Exercise a:
Set down, word for word, the passage of the forum post on gun rights and the Supreme Court from "In general www.guncite.com" to "fund the challenge.".

Selected extract:
******************************

In general www.guncite.com has been very accurate, thus my using it here without reviewing the data myself. :eek:

Anyway, perhaps a more accurate (or at least more up-to-date) list here:
http://www.keepandbeararms.com/Information/XcIBViewItem.asp?ID=841#With

But my question remains - what happens when a federal law bans a substance or activity that a state constitution protects?
 
Monkeyleg said:
The Parker case wasn't brought to the DC circuit by a gun rights advocate, or even someone with a vague interest. It was brought by a person with strong libertarian leanings who could afford to fund the challenge.
That's not exactly the way Mr. Levy put it. He has a strong leaning to Constitutional Originalism. Despite any libertarian leanings, he wanted to see the Constitution upheld. In that, he had a "vested" interest.

The NRA, on the other hand, has a vested interest in staying out of the Supreme Court. All other considerations aside, they are afraid that their "power-base" would evaporate, should we get a decision that supports the 2A.

Look at who we most likely have on our side:

Roberts
Alito
Thomas
Scalia

Who is firmly on the other side?

Breyer
Souter
Stevens

That leaves Ginsberg and Kennedy. Ginsberg has made statements that tend to support the individual right. Kennedy appears to go whichever way the wind blows. If Ginsberg can be led to take the Pro-Gun side, Kennedy, I believe will follow.

That would give us a 6-3 decision for the individual right.

At worst, we might have a 5-4 decision.

******************************

Material supplied:
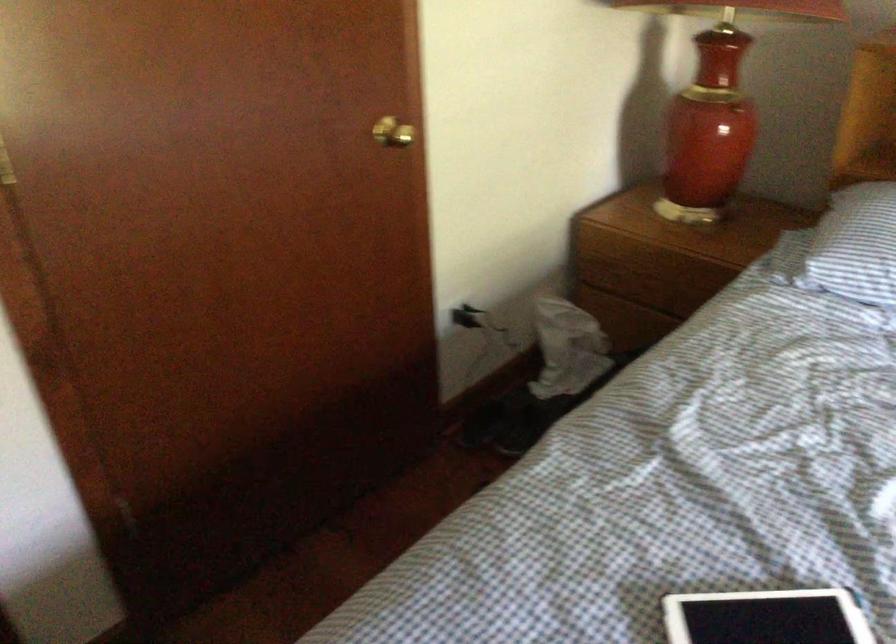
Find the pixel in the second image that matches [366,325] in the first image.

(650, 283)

******************************

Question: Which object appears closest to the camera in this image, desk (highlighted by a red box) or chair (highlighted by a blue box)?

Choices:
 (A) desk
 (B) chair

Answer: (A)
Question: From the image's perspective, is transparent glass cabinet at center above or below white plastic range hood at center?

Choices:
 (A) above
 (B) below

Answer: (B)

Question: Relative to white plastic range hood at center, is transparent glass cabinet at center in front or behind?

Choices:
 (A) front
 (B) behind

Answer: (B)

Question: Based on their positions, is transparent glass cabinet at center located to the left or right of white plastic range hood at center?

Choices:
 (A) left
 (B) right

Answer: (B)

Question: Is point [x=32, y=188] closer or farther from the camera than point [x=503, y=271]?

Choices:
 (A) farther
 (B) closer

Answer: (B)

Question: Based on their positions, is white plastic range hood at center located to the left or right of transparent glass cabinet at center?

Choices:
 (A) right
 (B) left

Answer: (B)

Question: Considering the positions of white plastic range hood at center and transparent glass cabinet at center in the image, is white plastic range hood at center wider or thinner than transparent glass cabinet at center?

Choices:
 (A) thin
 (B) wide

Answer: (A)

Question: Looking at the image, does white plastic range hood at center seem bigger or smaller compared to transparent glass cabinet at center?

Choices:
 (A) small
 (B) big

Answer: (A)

******************************

Exercise b:
Extract the lines of the records from the line with "Question: Based on their positions, is transparent" to the line with "Question: Is point", including both, and reproduce them without any change.

Response box a:
In general www.guncite.com has been very accurate, thus my using it here without reviewing the data myself. :eek:

Anyway, perhaps a more accurate (or at least more up-to-date) list here:
http://www.keepandbeararms.com/Information/XcIBViewItem.asp?ID=841#With

But my question remains - what happens when a federal law bans a substance or activity that a state constitution protects?
 
Monkeyleg said:
The Parker case wasn't brought to the DC circuit by a gun rights advocate, or even someone with a vague interest. It was brought by a person with strong libertarian leanings who could afford to fund the challenge.

Response box b:
Question: Based on their positions, is transparent glass cabinet at center located to the left or right of white plastic range hood at center?

Choices:
 (A) left
 (B) right

Answer: (B)

Question: Is point [x=32, y=188] closer or farther from the camera than point [x=503, y=271]?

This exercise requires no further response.